The chupacabra was first reported in August 1995 by a woman in Puerto Rico who described seeing a bizarre bipedal alien-like creature with spikes down its back. Soon it was dubbed the “chupacabra” and caused a media sensation that spread throughout the Spanish-speaking world. However, as described in my book “Tracking the Chupacabra: The Vampire Beast in Fact, Fiction, and Folklore,” it was later determined that the eyewitness had actually (and mistakenly) described a monster in the sci-fi thriller “Species,” which she had recently seen.

Though the original chupacabra report has been discredited, the stories and sightings spread through the media, with the monster’s description changing over time. Fewer and fewer people claimed to see the bipedal, spiky-spined monster, and by 2000 it had completely disappeared, replaced by a variety of four-legged animals left hairless by a skin disease called mange. When medical and DNA tests were done on these “chupacabras” they were revealed to be ordinary animals including dogs, coyotes, and raccoons. Last year a couple in Ratcliffe, Texas, claimed to have found a chupacabra which turned out to be a raccoon.

The word “chupacabra” is now used to describe any animal which cannot be immediately identified or otherwise looks mysterious, either because of hair loss or decomposition. And that is exactly what happened in Chile: a worker found two weird dead things and decided that they must be chupacabras—not because they bear any actual resemblance to most descriptions of the monster, but because that’s the catch-all, genericized term for unknown animals in many places.

“Chupacabra” has become what in linguistics is called an eponym: a word that originally referred to a specific brand name or item but whose definition has expanded to others in the same general category; just as any facial tissues are now called Kleenex, any trash bins are called Dumpsters, and any in-line skates are called Rollerblades, any weird animal is now a Chupacabra.

So if the weird remains found in Chile are almost certainly not chupacabras, what are they? It’s difficult to come to any definitive identification based upon a few photographs, though some characteristics of this creature suggest an explanation. For one thing they lack any spikes down the back that are characteristic of the original chupacabra.

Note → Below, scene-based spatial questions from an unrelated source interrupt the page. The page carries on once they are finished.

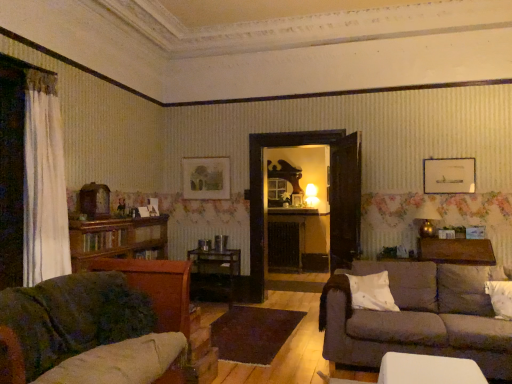
Question: Is velvet green couch at lower left, which is the first studio couch from front to back, smaller than white matte pillow at center, the second pillow positioned from the right?

Choices:
 (A) yes
 (B) no

Answer: (B)

Question: From a real-world perspective, is velvet green couch at lower left, arranged as the first studio couch when viewed from the left, physically below white matte pillow at center, the second pillow positioned from the right?

Choices:
 (A) no
 (B) yes

Answer: (B)

Question: From a real-world perspective, does velvet green couch at lower left, arranged as the 2th studio couch when viewed from the back, stand above white matte pillow at center, which is counted as the first pillow, starting from the left?

Choices:
 (A) no
 (B) yes

Answer: (A)

Question: From the image's perspective, is velvet green couch at lower left, arranged as the first studio couch when viewed from the left, above white matte pillow at center, the second pillow positioned from the right?

Choices:
 (A) no
 (B) yes

Answer: (A)

Question: Is velvet green couch at lower left, arranged as the 2th studio couch when viewed from the back, facing towards white matte pillow at center, which is counted as the first pillow, starting from the left?

Choices:
 (A) no
 (B) yes

Answer: (A)

Question: From their relative heights in the image, would you say white matte pillow at center, which is counted as the first pillow, starting from the left, is taller or shorter than wooden glossy table at center, which is counted as the 1th table, starting from the bottom?

Choices:
 (A) tall
 (B) short

Answer: (B)

Question: Considering the positions of point (361, 278) and point (200, 281), is point (361, 278) closer or farther from the camera than point (200, 281)?

Choices:
 (A) farther
 (B) closer

Answer: (B)

Question: Looking at the image, does white matte pillow at center, the second pillow positioned from the right, seem bigger or smaller compared to wooden glossy table at center, which appears as the first table when viewed from the back?

Choices:
 (A) big
 (B) small

Answer: (B)

Question: From a real-world perspective, is white matte pillow at center, which is counted as the first pillow, starting from the left, above or below wooden glossy table at center, which appears as the first table when viewed from the back?

Choices:
 (A) above
 (B) below

Answer: (A)

Question: Based on their positions, is matte white picture frame at upper right, which ranks as the second picture frame in back-to-front order, located to the left or right of white matte pillow at center, which is counted as the first pillow, starting from the left?

Choices:
 (A) right
 (B) left

Answer: (A)

Question: From a real-world perspective, is matte white picture frame at upper right, which is the 1th picture frame in right-to-left order, positioned above or below white matte pillow at center, which is counted as the first pillow, starting from the left?

Choices:
 (A) below
 (B) above

Answer: (B)

Question: In terms of height, does matte white picture frame at upper right, the first picture frame positioned from the front, look taller or shorter compared to white matte pillow at center, the second pillow positioned from the right?

Choices:
 (A) tall
 (B) short

Answer: (A)

Question: Does point (441, 163) appear closer or farther from the camera than point (353, 274)?

Choices:
 (A) farther
 (B) closer

Answer: (A)

Question: In the image, is velvet green couch at lower left, the 2th studio couch in the right-to-left sequence, positioned in front of or behind wooden glossy table at center, which is counted as the 1th table, starting from the bottom?

Choices:
 (A) behind
 (B) front

Answer: (B)

Question: Do you think velvet green couch at lower left, the 2th studio couch in the right-to-left sequence, is within wooden glossy table at center, the second table in the top-to-bottom sequence, or outside of it?

Choices:
 (A) inside
 (B) outside

Answer: (B)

The paws and tail look feline, and the size (about a foot long) would match a common housecat. The skull also resembles a cat’s as well. The fact that the animals were found laying one atop the each other, as kittens sometimes do, may be relevant as well. A mother cat may have given birth to a litter and two of the unfortunate kittens may have been crushed to death by a bale of hay that toppled over onto them.

Where the animals were found provides another clue: inside a wine cellar, where domesticated animals such as cats are known to wander, hide, and even give birth—but conspicuously not a place associated with chupacabras, which are invariably reported outside, usually in desert areas (such as rural Texas) or in rainforests (such as Puerto Rico’s El Yunque preserve, said to be the original home of the chupacabra). An indoor chupacabra would be a first. Furthermore there is no suggestion by Prohens or anyone else that any goats or other animals had been found mysteriously drained of blood, as the chupacabra is known to do; and in any event the mummified mammals had been dead for many months or even years.

Amid all the sensational news stories about these bloodsucking monsters, there has so far been no analysis by zoologists or scientists. The flesh of these carcasses should be preserved enough to yield a definitive DNA sample, should Prohens or anyone else wish to submit it to a laboratory. But even if DNA tests are done it may not resolve the issue, as some may suspect a conspiracy or cover-up; that’s what happened in the case of a “chupacabra” found on a ranch in Nicaragua in 2000. Scientific tests at a local university revealed the remains to be of a dog, but the rancher who found it later claimed that the bones were secretly switched.

If public curiosity prompts the remains to be tested, the results will likely come back as a known animal — just like all previous “chupacabras” — but the mystery will remain.